A comparative thermodynamic analysis and experimental studies on hydrogen synthesis by supercritical water gasification of glucose

Abstract

A thermodynamic equilibrium analysis of hydrogen (H2) production from supercritical water gasification (SCWG) of glucose was explored based on Gibbs free energy minimization using Soave–Redlich–Kwong equation of state with Boston Mathias alpha function (SRK-BM) property method. The effects of experimental conditions [i.e., glucose concentration (0.1–1.2 M), temperature (773–1073 K), and pressure (22–35 MPa)] on the equilibrium gas product yields and gasification performance were investigated. The temperature of about 923 K, pressure of 23–28 MPa, and glucose concentration being 0.1–0.2 M are justified to provide H2 yield in the order of its stoichiometric value (12 mol) with negligible amounts of CO and CH4. The simulated product yields, gasification efficiency (GE), cold gas efficiency (CGEP), cold gas efficiency of H2 (CGEH2), and calculated heat duty in this study were compared with their respective experimental data taken from the literature.

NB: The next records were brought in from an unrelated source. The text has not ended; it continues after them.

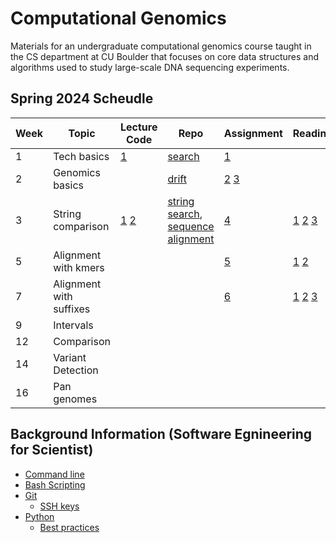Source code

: # Computational Genomics
Materials for an undergraduate computational genomics course taught in the CS
department at CU Boulder that focuses on core data structures and algorithms
used to study large-scale DNA sequencing experiments.

## Spring 2024 Scheudle

| Week | Topic              | Lecture Code | Repo | Assignment | Reading |
|------|--------------------|--------------|------|------------|---------|
| 1    | Tech basics        | [1](https://github.com/ryanlayerlab/compg/tree/main/src/2024.01.18) |  [search](https://github.com/ryanlayerlab/search)| [1](https://github.com/ryanlayerlab/compg/blob/main/assignments/Assignment%201_%20Searching.pdf) | |
| 2    | Genomics basics    | | [drift](https://github.com/ryanlayerlab/drift) | [2](https://github.com/ryanlayerlab/compg/blob/main/assignments/Assignment%202_%20Handling%20Reverse%20Complement.pdf) [3](https://github.com/ryanlayerlab/compg/blob/main/assignments/Assignment%203_%20Drift.pdf)||
| 3    | String comparison  | [1](https://github.com/ryanlayerlab/compg/tree/main/src/2024.01.30) [2](https://github.com/ryanlayerlab/compg/tree/main/src/2024.02.05)| [string search](https://github.com/ryanlayerlab/string_search), [sequence alignment](https://github.com/ryanlayerlab/sequence_alignment)| [4](https://github.com/ryanlayerlab/compg/blob/main/assignments/Assignment%204%20_%20String%20Search.pdf)| [1](https://dl.acm.org/doi/abs/10.1145/359842.359859) [2](https://icbi.i-med.ac.at/courses/bioinformatics_ex_2021/7265238.pdf) [3](https://icbi.i-med.ac.at/courses/bioinformatics_ex_2021/7265238.pdf)|
| 5    | Alignment with kmers          | ||[5](https://github.com/ryanlayerlab/compg/blob/main/assignments/Assignment%205%20_%20K-mer%20Index.pdf)|[1](https://www.sciencedirect.com/science/article/abs/pii/S0022283605803602?via%3Dihub) [2](https://academic.oup.com/bioinformatics/article/18/3/440/236636)|
| 7    | Alignment with suffixes       | ||[6]()| [1](https://link.springer.com/article/10.1007/BF01206331) [2](https://dl.acm.org/doi/10.5555/320176.320218) [3](https://academic.oup.com/bioinformatics/article/37/6/744/5941464)|
| 9    | Intervals          | ||
| 12    | Comparison        | ||
| 14    | Variant Detection | ||
| 16    | Pan genomes       | ||
## Background Information (Software Egnineering for Scientist)

- [Command line](https://github.com/swe4s/lectures/blob/master/doc/Command%20Line.pdf)
- [Bash Scripting](https://github.com/swe4s/lectures/blob/master/doc/Shell%20Scripts.pdf)
- [Git](https://github.com/swe4s/lectures/blob/master/doc/Version%20Control%2C%20Git%2C%20and%20GitHub.pdf)
  - [SSH keys](https://github.com/swe4s/lectures/blob/master/doc/Using%20SSH%20Keys%20with%20GitHub.pdf) 
- [Python](https://github.com/swe4s/lectures/blob/master/doc/Python%20Refresher.pdf)
  - [Best practices](https://github.com/swe4s/lectures/blob/master/doc/Best%20Practices.pdf)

The aforementioned operating conditions correspond to minimum heat duty of 60–107 MW and significant values of CGEP, CGEH2, and GE of 121.1–118.4, 118.4–105.4, and 158.3–151.6 %, respectively. The dissimilarity between the experimental product distributions reported in the literature is related to the reactor material and residence time as well as catalyst type. The current study provided thermodynamic parameters for optimizing the operational condition of glucose SCWG, which may be extended to other biomass supercritical water gasification systems.